→ **PROBLEM**
Quote the records exactly, starting at the first line and stopping after the line with "非受控的方法，指的是完全依赖"; skip the pictures.

→ **PROVIDED DATA**
┌──
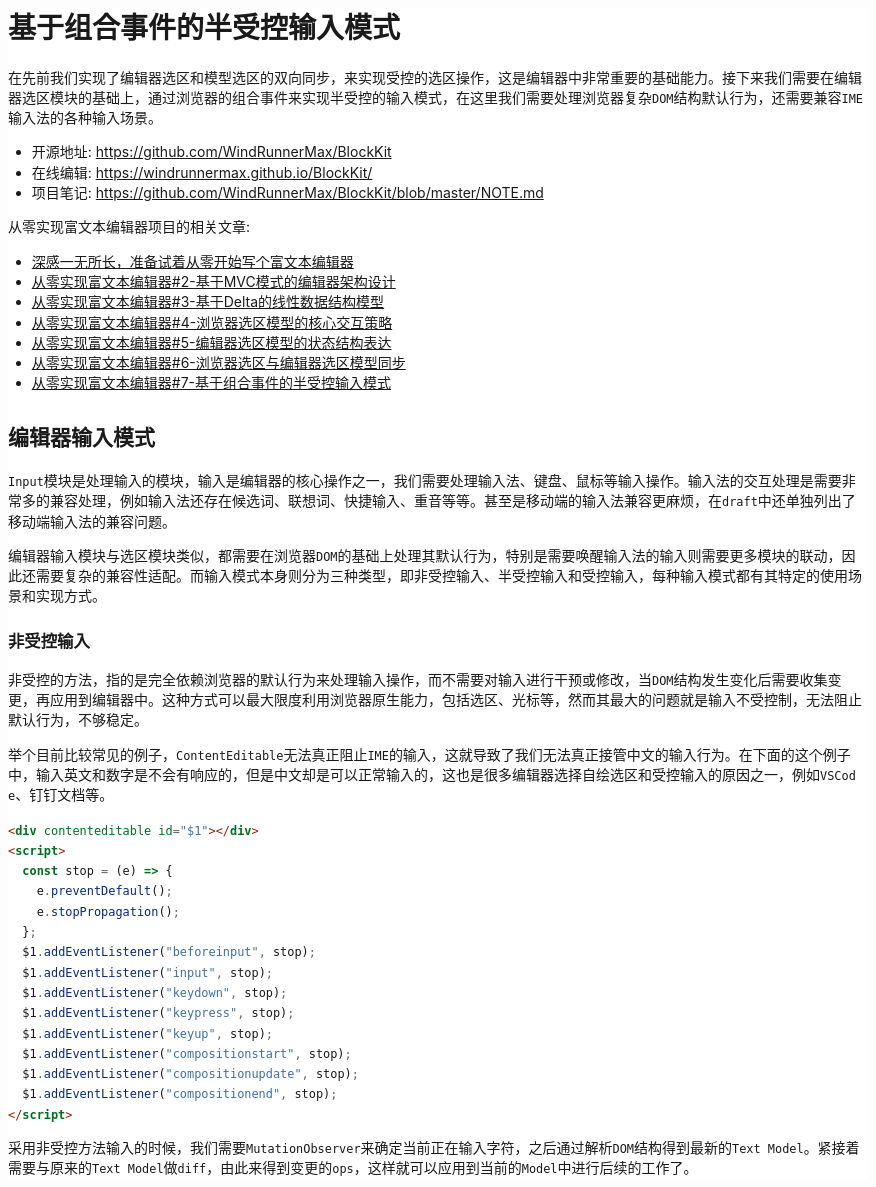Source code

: # 基于组合事件的半受控输入模式
在先前我们实现了编辑器选区和模型选区的双向同步，来实现受控的选区操作，这是编辑器中非常重要的基础能力。接下来我们需要在编辑器选区模块的基础上，通过浏览器的组合事件来实现半受控的输入模式，在这里我们需要处理浏览器复杂`DOM`结构默认行为，还需要兼容`IME`输入法的各种输入场景。

- 开源地址: <https://github.com/WindRunnerMax/BlockKit>
- 在线编辑: <https://windrunnermax.github.io/BlockKit/>
- 项目笔记: <https://github.com/WindRunnerMax/BlockKit/blob/master/NOTE.md>

从零实现富文本编辑器项目的相关文章:

- [深感一无所长，准备试着从零开始写个富文本编辑器](./从零设计实现富文本编辑器.md)
- [从零实现富文本编辑器#2-基于MVC模式的编辑器架构设计](./基于MVC模式的编辑器架构设计.md)
- [从零实现富文本编辑器#3-基于Delta的线性数据结构模型](./基于Delta的线性数据结构模型.md)
- [从零实现富文本编辑器#4-浏览器选区模型的核心交互策略](./浏览器选区模型的核心交互策略.md)
- [从零实现富文本编辑器#5-编辑器选区模型的状态结构表达](./编辑器选区模型的状态结构表达.md)
- [从零实现富文本编辑器#6-浏览器选区与编辑器选区模型同步](./浏览器选区与编辑器选区模型同步.md)
- [从零实现富文本编辑器#7-基于组合事件的半受控输入模式](./基于组合事件的半受控输入模式.md)

## 编辑器输入模式
`Input`模块是处理输入的模块，输入是编辑器的核心操作之一，我们需要处理输入法、键盘、鼠标等输入操作。输入法的交互处理是需要非常多的兼容处理，例如输入法还存在候选词、联想词、快捷输入、重音等等。甚至是移动端的输入法兼容更麻烦，在`draft`中还单独列出了移动端输入法的兼容问题。

编辑器输入模块与选区模块类似，都需要在浏览器`DOM`的基础上处理其默认行为，特别是需要唤醒输入法的输入则需要更多模块的联动，因此还需要复杂的兼容性适配。而输入模式本身则分为三种类型，即非受控输入、半受控输入和受控输入，每种输入模式都有其特定的使用场景和实现方式。

### 非受控输入
非受控的方法，指的是完全依赖浏览器的默认行为来处理输入操作，而不需要对输入进行干预或修改，当`DOM`结构发生变化后需要收集变更，再应用到编辑器中。这种方式可以最大限度利用浏览器原生能力，包括选区、光标等，然而其最大的问题就是输入不受控制，无法阻止默认行为，不够稳定。

举个目前比较常见的例子，`ContentEditable`无法真正阻止`IME`的输入，这就导致了我们无法真正接管中文的输入行为。在下面的这个例子中，输入英文和数字是不会有响应的，但是中文却是可以正常输入的，这也是很多编辑器选择自绘选区和受控输入的原因之一，例如`VSCode`、钉钉文档等。

```html
<div contenteditable id="$1"></div>
<script>
  const stop = (e) => {
    e.preventDefault();
    e.stopPropagation();
  };
  $1.addEventListener("beforeinput", stop);
  $1.addEventListener("input", stop);
  $1.addEventListener("keydown", stop);
  $1.addEventListener("keypress", stop);
  $1.addEventListener("keyup", stop);
  $1.addEventListener("compositionstart", stop);
  $1.addEventListener("compositionupdate", stop);
  $1.addEventListener("compositionend", stop);
</script>
```

采用非受控方法输入的时候，我们需要`MutationObserver`来确定当前正在输入字符，之后通过解析`DOM`结构得到最新的`Text Model`。紧接着需要与原来的`Text Model`做`diff`，由此来得到变更的`ops`，这样就可以应用到当前的`Model`中进行后续的工作了。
└──
→ **RESULT FOR THIS EXERCISE**
Source code

: # 基于组合事件的半受控输入模式
在先前我们实现了编辑器选区和模型选区的双向同步，来实现受控的选区操作，这是编辑器中非常重要的基础能力。接下来我们需要在编辑器选区模块的基础上，通过浏览器的组合事件来实现半受控的输入模式，在这里我们需要处理浏览器复杂`DOM`结构默认行为，还需要兼容`IME`输入法的各种输入场景。

- 开源地址: <https://github.com/WindRunnerMax/BlockKit>
- 在线编辑: <https://windrunnermax.github.io/BlockKit/>
- 项目笔记: <https://github.com/WindRunnerMax/BlockKit/blob/master/NOTE.md>

从零实现富文本编辑器项目的相关文章:

- [深感一无所长，准备试着从零开始写个富文本编辑器](./从零设计实现富文本编辑器.md)
- [从零实现富文本编辑器#2-基于MVC模式的编辑器架构设计](./基于MVC模式的编辑器架构设计.md)
- [从零实现富文本编辑器#3-基于Delta的线性数据结构模型](./基于Delta的线性数据结构模型.md)
- [从零实现富文本编辑器#4-浏览器选区模型的核心交互策略](./浏览器选区模型的核心交互策略.md)
- [从零实现富文本编辑器#5-编辑器选区模型的状态结构表达](./编辑器选区模型的状态结构表达.md)
- [从零实现富文本编辑器#6-浏览器选区与编辑器选区模型同步](./浏览器选区与编辑器选区模型同步.md)
- [从零实现富文本编辑器#7-基于组合事件的半受控输入模式](./基于组合事件的半受控输入模式.md)

## 编辑器输入模式
`Input`模块是处理输入的模块，输入是编辑器的核心操作之一，我们需要处理输入法、键盘、鼠标等输入操作。输入法的交互处理是需要非常多的兼容处理，例如输入法还存在候选词、联想词、快捷输入、重音等等。甚至是移动端的输入法兼容更麻烦，在`draft`中还单独列出了移动端输入法的兼容问题。

编辑器输入模块与选区模块类似，都需要在浏览器`DOM`的基础上处理其默认行为，特别是需要唤醒输入法的输入则需要更多模块的联动，因此还需要复杂的兼容性适配。而输入模式本身则分为三种类型，即非受控输入、半受控输入和受控输入，每种输入模式都有其特定的使用场景和实现方式。

### 非受控输入
非受控的方法，指的是完全依赖浏览器的默认行为来处理输入操作，而不需要对输入进行干预或修改，当`DOM`结构发生变化后需要收集变更，再应用到编辑器中。这种方式可以最大限度利用浏览器原生能力，包括选区、光标等，然而其最大的问题就是输入不受控制，无法阻止默认行为，不够稳定。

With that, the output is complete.